Undang-undang Cipta Kerja telah mengganti SIP3MI dengan Perizinan Berusaha yang diterbitkan oleh Pemerintah Pusat.
(SPNEWS) Jakarta, seperti yang telah diketahui bersama bahwa Undang-Undang No 11/2020 tentang Cipta Kerja telah disahkan oleh Presiden Joko Widodo pada 20 November 2020. UU ini mencakup sepuluh ruang lingkup, salah satunya adalah ketenagakerjaan yang di dalamnya mengatur tentang Pekerja Migran Indonesia. UU Cipta Kerja telah mengubah beberapa ketentuan di dalam UU No 18/2017 tentang Perlindungan Pekerja Migran Indonesia.
Pasal yang dihapus oleh UU No 11/2020 adalah tentang Surat Izin Perusahaan Penempatan Pekerja Migran Indonesia (SIP3MI). Surat ini merupakan izin tertulis yang diberikan oleh Menteri Ketenagakerjaan kepada badan usaha berbadan hukum Indonesia yang akan menjadi Perusahaan Penempatan Pekerja Migran Indonesia (P3MI).
UU No 11/2020 kemudian mengganti SIP3MI dengan Perizinan Berusaha yang diterbitkan oleh Pemerintah Pusat. Perizinan Berusaha ini berbasiskan risiko yang mencakup aspek kesehatan, keselamatan, lingkungan dan sumber daya. Perizinan ini tidak mencakup aspek perlindungan Pekerja Migran Indonesia seperti pada peraturan sebelumnya. Ketentuan tentang Perizinan Berusaha belum dapat dilaksanakan karena masih akan diatur lebih lanjut dalam Peraturan Pemerintah.
Dengan dihapusnya SIP3MI dan digantikan dengan Perizinan Berusaha, maka P3MI tidak lagi harus memenuhi persyaratan seperti modal pendirian sebesar Rp 5 miliar (lima miliar rupiah), deposito sejumlah Rp 1,5 miliar (satu miliar lima ratus juta rupiah) sebagai jaminan untuk memenuhi kewajiban dalam Perlindungan Pekerja Migran Indonesia.

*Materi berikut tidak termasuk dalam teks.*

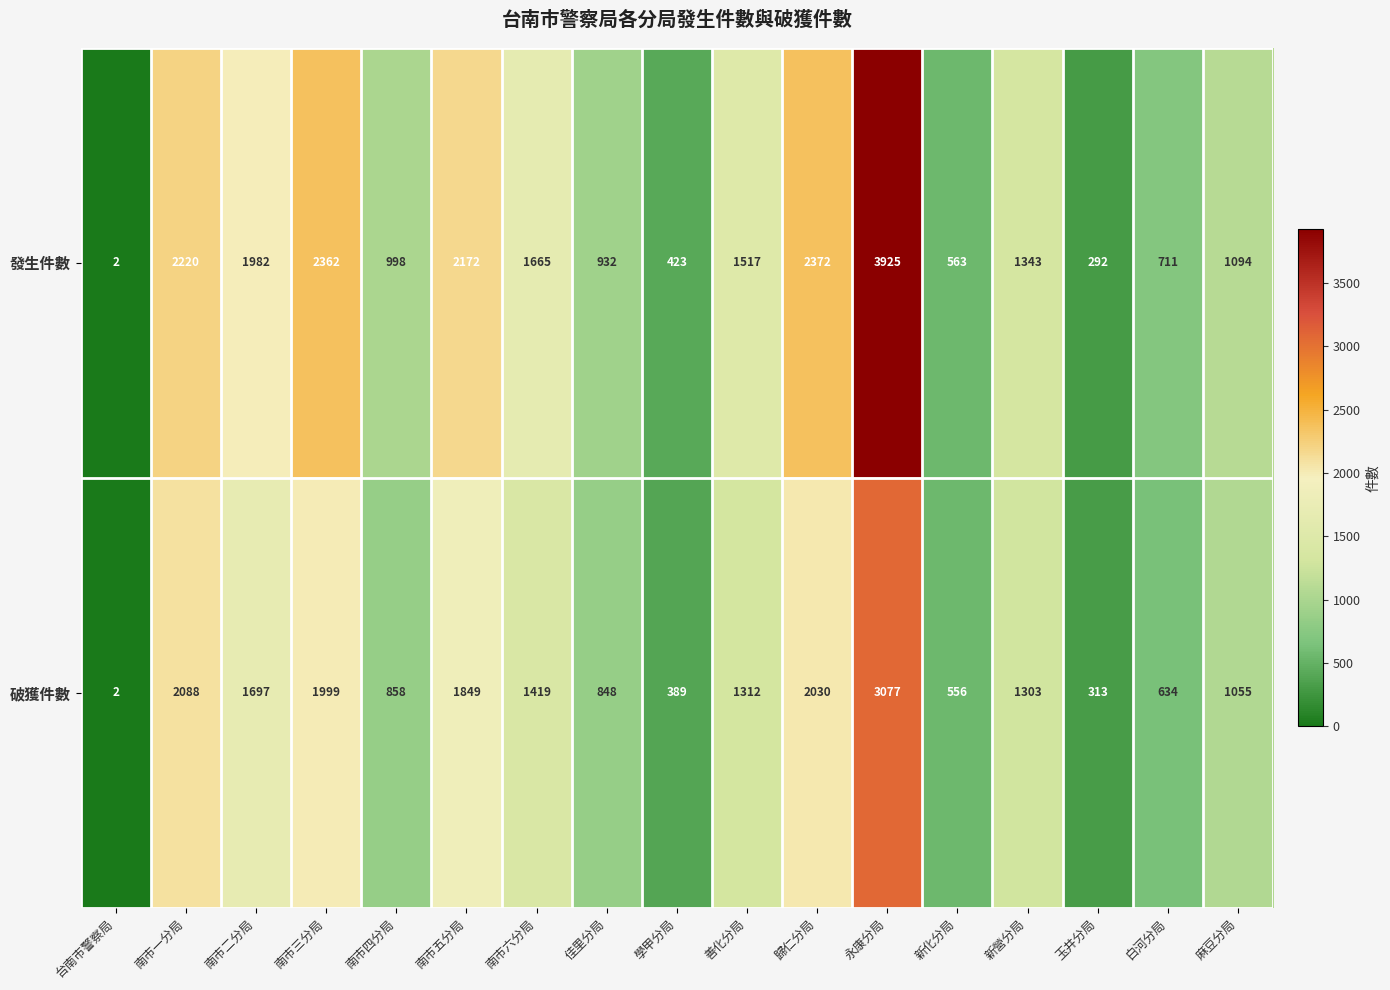

Is it true that 破獲件數 equals 556 at 新化分局?

True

Selanjutnya, P3MI tidak wajib untuk mematuhi syarat lainnya seperti memiliki rencana kerja penempatan dan Perlindungan Pekerja Migran Indonesia selama 3 tahun, serta memiliki sarana dan prasarana pelayanan penempatan Pekerja Migran Indonesia. Selain itu, P3MI tidak diharuskan untuk menambah biaya keperluan dalam Perlindungan Pekerja Migran Indonesia jika deposito yang digunakan tersebut tidak mencukupi.
SIP3MI memiliki batas waktu berlaku selama 5 tahun dan dapat diperpanjang dengan kewajiban memenuhi persyaratan seperti telah memberikan laporan secara berkala, telah melaksanakan penempatan sekurangnya 75% dari rencana penempatan Pekerja Migran Indonesia. Kemudian masih memiliki sarana dan prasarana sesuai standar, memiliki neraca keuangan 2 tahun terakhir tidak mengalami kerugian, dan tidak dalam kondisi diskors. Paska Omnibus Law, P3MI tidak wajib memenuhi ketentuan itu semua.

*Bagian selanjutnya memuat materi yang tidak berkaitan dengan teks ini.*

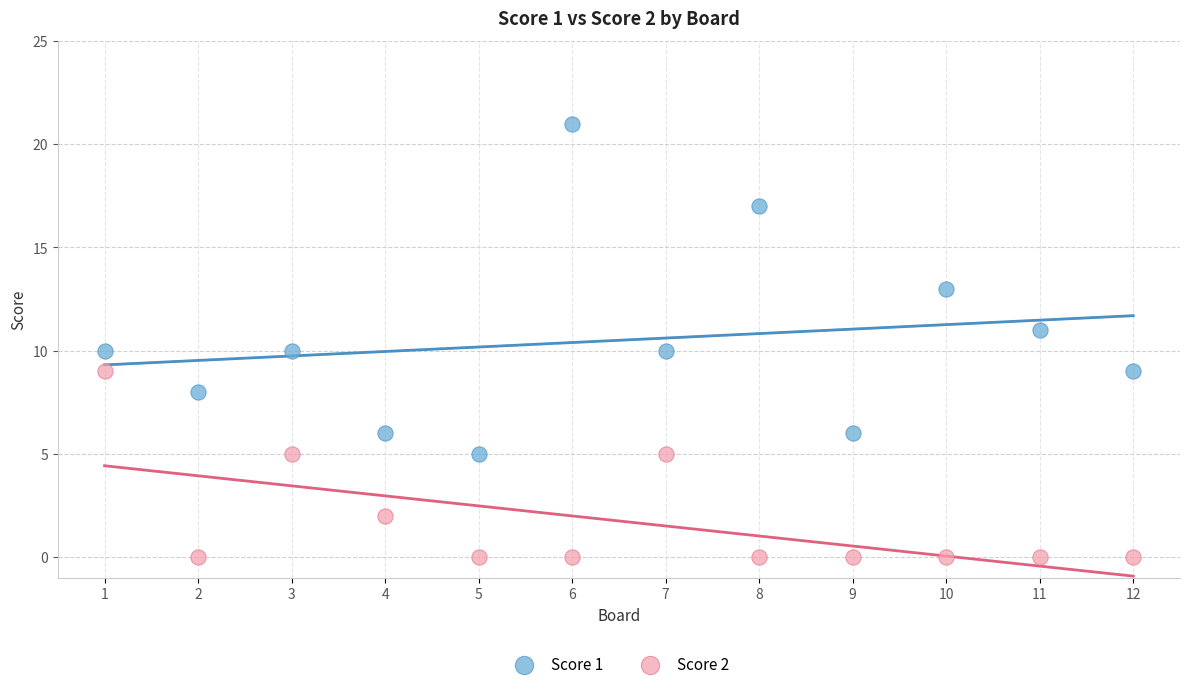

What are all the series names shown in the legend?

Score 1, Score 2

Sementara ketentuan baru tentang Perizinan Berusaha hanya menitikberatkan pada aspek modal dan investasi. Kondisi yang miskin pelindungan ini akan cenderung mengarah kepada praktik penempatan Pekerja Migran Indonesia yang non prosedural dan menempatkan Pekerja Migran Indonesia pada kerawanan situasi perdagangan orang.

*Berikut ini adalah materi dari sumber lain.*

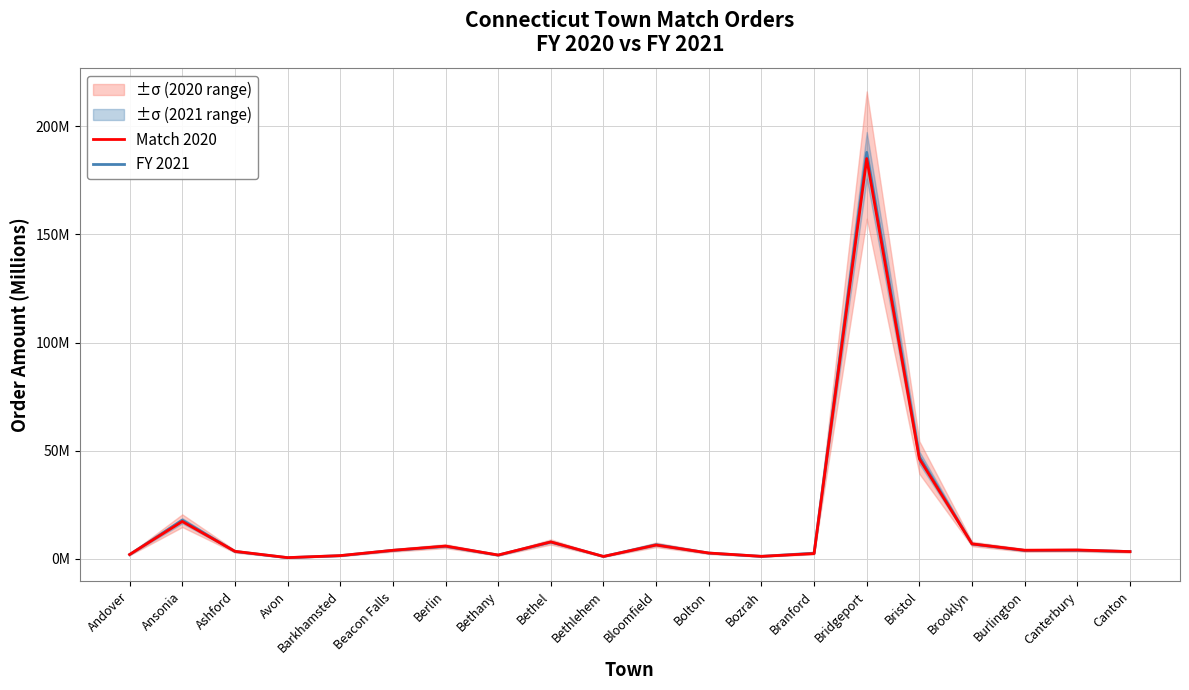

What is the difference between the maximum and minimum values in the Match 2020 series?

184.5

Patut dicatat bahwa dalam UU No.18/2017 tentang Perlindungan Pekerja Migran Indonesia terdapat peraturan pelaksanaan berupa Peraturan Pemerintah yang harus ditetapkan paling lama selama 2 tahun. Terdapat 11 Peraturan Pemerintah (PP) yang harus ditetapkan. Hingga kini hanya 1 PP yang telah ditetapkan, yaitu PP No 10/2020 tentang Tata Cara Penempatan PMI oleh BP2MI. Itupun penetapannya telah melewati batas waktu 2 tahun.
Belum selesai dengan kewajiban penetapan PP tersebut, Pemerintah kembali diharuskan menetapkan PP yang diamanatkan Omnibus Law dalam kurun waktu yang hanya tersisa satu bulan. Hal ini menandakan belum ada prioritas pemerintah dalam melaksanakan Undang-Undang yang telah disahkan dan juga ketidakpastian hukum dalam pelaksanaannya.
Kerja pemerintah akan kembali diuji apakah bisa melaksanakan amanat Undang-Undang dalam melaksanakan Perlindungan Pekerja Migran Indonesia agar hak atas pekerjaan dan penghidupan yang layak bagi kemanusiaan menjadi terwujud.